Éditions De La Revue Phénicienne : La Premiere Maison d'Édition Francophone Au Proche-Orient
  Si je rappelle aux miens nos aïeux phéniciens,
C’est qu’alors nous n’étions au fronton de l’histoire,
Avant de devenir musulmans ou chrétiens,
Qu’un même peuple uni dans une même gloire ...
Charles Corm
La montagne inspirée, 1934
 

La Maison D'Edition
Les Cahiers de l'enfant
CHARLES CORM
Catégorie : Poésie
Parution : janv. 2004
Format : 15,5 x 23 cm
Pages : 381
ISBN : 9792913875004

$15

Ce premier tome des Œuvres Poétiques inaugure la publication des œuvres complètes. Carnet de bord jamais clos, « Ce livre fut écrit depuis les bancs de classe, je l'achève en comptant mes premiers cheveux blancs, pourtant je suis encore le même être tremblant qui tâtonne et bégaie, et titube sur place », nous dit le poète.
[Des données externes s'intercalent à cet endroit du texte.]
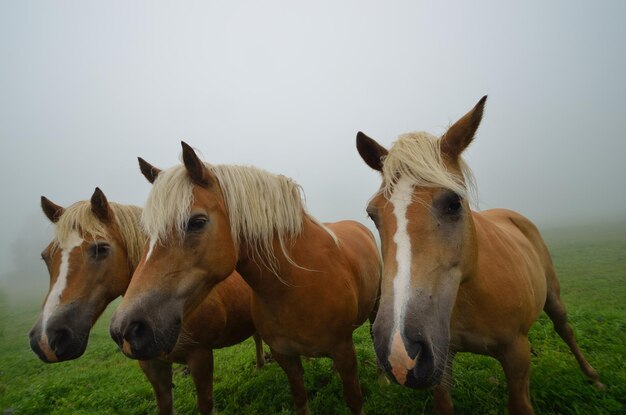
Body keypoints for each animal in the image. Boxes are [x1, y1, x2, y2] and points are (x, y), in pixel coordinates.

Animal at [29, 188, 264, 415]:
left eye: (100, 249)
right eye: (45, 257)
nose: (46, 339)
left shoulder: (201, 356)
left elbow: (205, 404)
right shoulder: (152, 364)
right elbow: (165, 406)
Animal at [108, 142, 380, 412]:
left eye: (197, 222)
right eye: (145, 233)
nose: (126, 329)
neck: (299, 285)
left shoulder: (343, 350)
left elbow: (354, 398)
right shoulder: (285, 356)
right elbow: (300, 398)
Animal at [354, 96, 604, 414]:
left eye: (454, 203)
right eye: (373, 214)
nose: (400, 350)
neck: (471, 293)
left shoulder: (516, 353)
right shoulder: (441, 359)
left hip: (553, 297)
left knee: (565, 329)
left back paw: (593, 377)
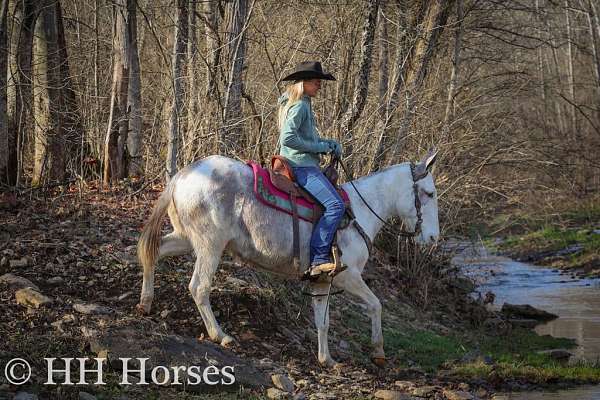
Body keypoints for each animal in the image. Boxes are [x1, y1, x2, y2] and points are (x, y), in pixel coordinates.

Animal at [139, 151, 440, 368]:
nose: (433, 238)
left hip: (185, 239)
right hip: (209, 246)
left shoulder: (322, 281)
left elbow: (323, 321)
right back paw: (220, 335)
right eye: (429, 193)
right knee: (199, 287)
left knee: (153, 253)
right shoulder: (349, 276)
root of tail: (183, 174)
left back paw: (145, 302)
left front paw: (326, 360)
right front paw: (378, 351)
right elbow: (376, 305)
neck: (358, 213)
On y trouve des réflexions prises sur la route du voyage, de la Porte de Cilicie au Pera Palace d'Istanbul, des sonnets amoureux, érotiques parfois, et une multitude d'autres fenêtres sur l'âme d'un poète, passionné et humaniste jusqu'au bout.

« L'Ange gardien qui ne dit rien / Sait tout le mal, sait tout le bien / Que mon cœur pense / Il est, pour sûr, dans cet azur / Qui luit, quand même, au plus obscur / De mon silence / Il est la rose et le parfum / Dont me poursuit l'amour défunt / Depuis l'enfance / Il est le chant qui remplit l'air / Dès que j'ai peur dans le désert / De l'existence. » L'Ange gardien.

Charles Corm, né à Beyrouth le 4 mars 1894, est le fils du premier peintre libanais de renom, Daoud Corm. Tout jeune homme, en 1919, il fonde et dirige La Revue Phénicienne, la première publication de langue française, tribune politico-culturelle de la scène libanaise de l'époque. À la suite d'un voyage en Amérique, il prend la représentation de Ford pour le Proche-Orient. Se déplaçant sans cesse entre ses agences disséminées dans la région, il vivra au plus près le drame arménien tout spécialement en Cilicie et dans le Sandjak. À partir de 1934, il se consacre pleinement à la littérature et publie alors La Montagne inspirée, une ode à son pays et son œuvre la plus connue. En 1939, il monte en grande partie à ses frais le premier pavillon du Liban à l'Exposition Universelle de New-York, un spectaculaire panorama du patrimoine national. Il contribuera également à la fondation de la Bibliothèque Nationale ainsi que du Musée National de Beyrouth, mais ne cessera d'écrire, surtout de la poésie, jusqu'à la fin de sa vie en 1963. Son message à ses compatriotes a toujours été humaniste et universel. Pour Charles Corm, l'histoire et les racines d'un peuple non seulement forgent son identité, mais surtout lui permettent de survivre  : s'il remet ses aïeux phéniciens à l'honneur, c'est parce « qu'avant de devenir chrétiens ou musulmans, ils n'étaient qu'un même peuple uni dans une même gloire ».